§ **Task objective**
Copy out the section of the Earhart search post starting with "Dick is a school" and going on through "atoll in 1937.", changing "ferry boats" to "cargo boats".

§ **Selected excerpt**

--------------------------------------------------

Exciting News from the front lines of the Search!

Hot off the presses, and about to hit the street:

Just back from Seattle where we interviewed Dick Spink and Jim Hayton.

Dick Spink, Jim Hayton, Rich Martini, Mike Harris

You may not have heard of them before, but you're going to be hearing about them in the future. They're about to become household names.

Here's the news story from the KC star: 

What the story does not include - I have eyewitness reports of every moment from the point that plane came down to when it was found by US Marines in Saipan in June of 1944.

Dick is a school teacher, a well respected member of his community who happens to design boats for countries worldwide, who use his unique designs as river and ferry boats.  He's spent a lot of time in the Marshall islands and considers his friends there family. He was intrigued when they started telling him the stories of seeing Earhart's plane come down on a nearby atoll in 1937.

Jim Hayton is an aviation expert who has testified before Congress and the NTSB about plane crashes.  

Having gone to the University of Chicago, his journey and path led him into aviation where he is one expert they consult when there's an accident in the Pacific Northwest.  He also is a fan of the Electra, and purchased three Goodyear Airwheel that fit the Electra way back when he was a kid.  Over the years, he used two on other planes, but still owns one.  The same airwheel as was on Amelia's Electra.

--------------------------------------------------

§ **Entries supplied**
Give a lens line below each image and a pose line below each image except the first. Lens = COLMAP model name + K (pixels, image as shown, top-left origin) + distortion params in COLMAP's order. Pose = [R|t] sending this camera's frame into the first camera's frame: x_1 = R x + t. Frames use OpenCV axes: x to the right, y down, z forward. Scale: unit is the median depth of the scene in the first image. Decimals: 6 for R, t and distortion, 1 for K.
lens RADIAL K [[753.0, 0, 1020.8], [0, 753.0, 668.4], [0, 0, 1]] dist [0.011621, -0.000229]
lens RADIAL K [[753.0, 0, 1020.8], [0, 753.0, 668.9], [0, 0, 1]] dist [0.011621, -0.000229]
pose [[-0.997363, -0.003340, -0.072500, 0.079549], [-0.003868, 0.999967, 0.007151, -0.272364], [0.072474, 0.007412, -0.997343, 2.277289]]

--------------------------------------------------

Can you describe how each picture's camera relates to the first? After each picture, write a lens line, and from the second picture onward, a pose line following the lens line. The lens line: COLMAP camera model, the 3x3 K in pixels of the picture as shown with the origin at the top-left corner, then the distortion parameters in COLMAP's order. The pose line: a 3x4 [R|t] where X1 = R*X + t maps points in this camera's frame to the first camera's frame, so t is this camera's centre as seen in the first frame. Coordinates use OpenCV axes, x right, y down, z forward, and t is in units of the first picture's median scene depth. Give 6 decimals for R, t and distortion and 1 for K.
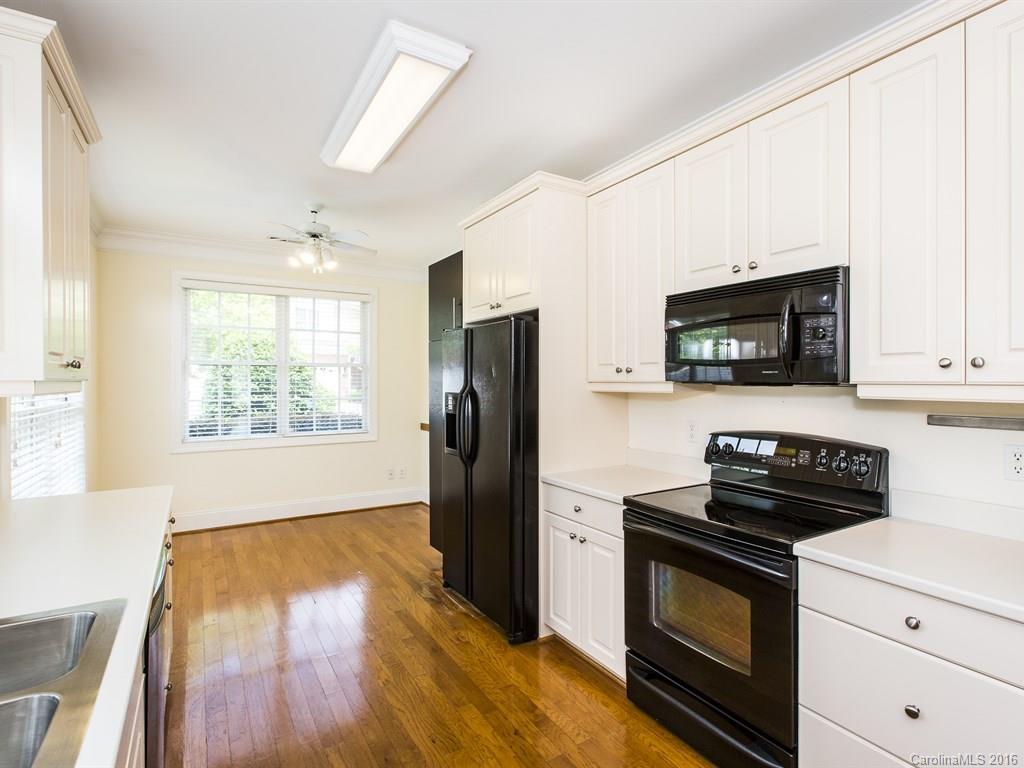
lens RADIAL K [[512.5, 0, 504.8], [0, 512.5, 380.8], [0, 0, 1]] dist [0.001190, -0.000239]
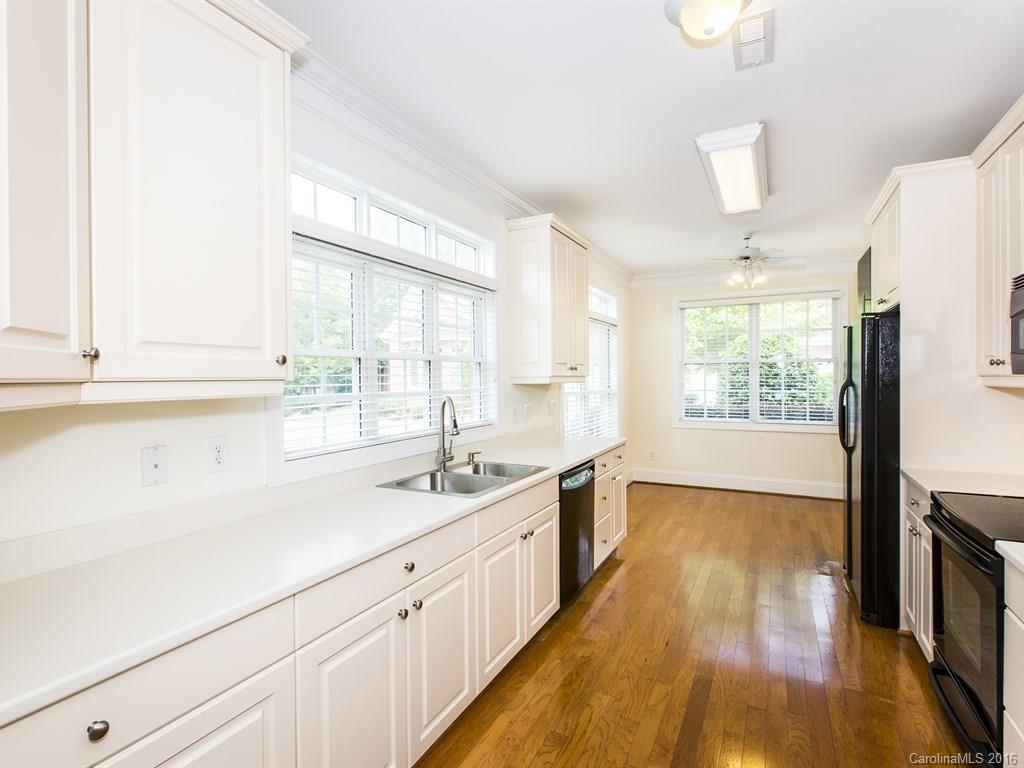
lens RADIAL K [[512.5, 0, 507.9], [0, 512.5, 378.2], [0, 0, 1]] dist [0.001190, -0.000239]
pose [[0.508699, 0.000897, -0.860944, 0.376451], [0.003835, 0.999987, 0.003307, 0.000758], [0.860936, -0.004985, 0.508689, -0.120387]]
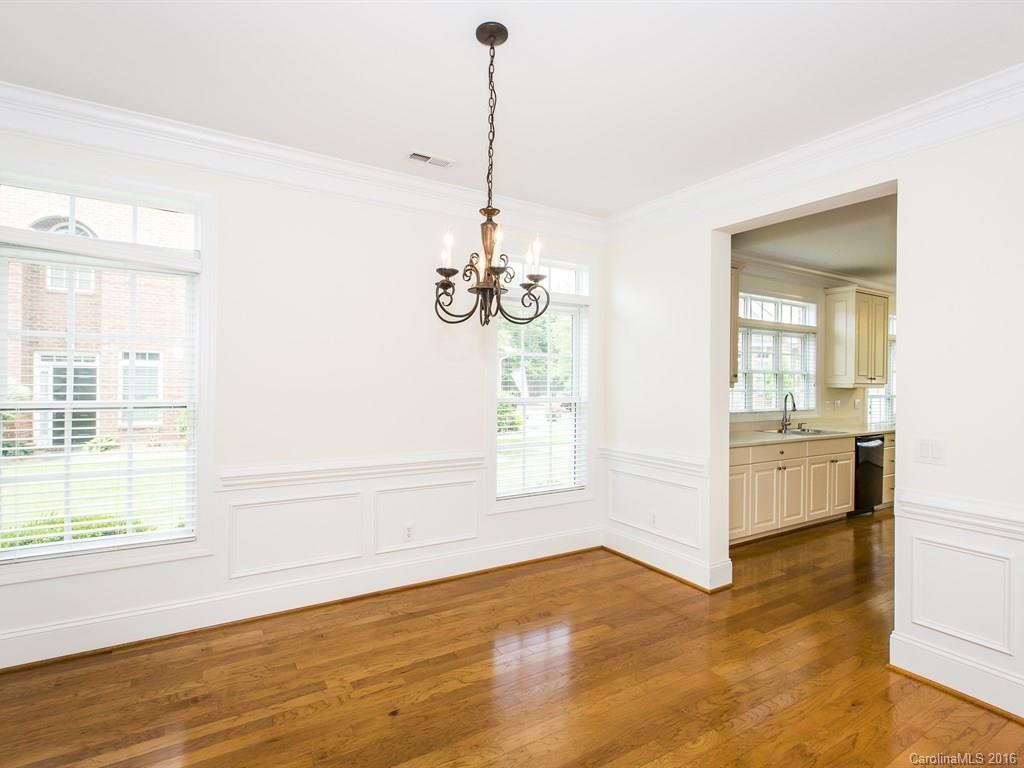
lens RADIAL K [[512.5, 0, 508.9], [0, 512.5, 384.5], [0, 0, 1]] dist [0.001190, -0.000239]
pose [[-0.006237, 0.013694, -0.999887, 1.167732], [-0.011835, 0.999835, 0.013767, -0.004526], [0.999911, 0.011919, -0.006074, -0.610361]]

--------------------------------------------------

§ **Result**
Dick is a school teacher, a well respected member of his community who happens to design boats for countries worldwide, who use his unique designs as river and cargo boats.  He's spent a lot of time in the Marshall islands and considers his friends there family. He was intrigued when they started telling him the stories of seeing Earhart's plane come down on a nearby atoll in 1937.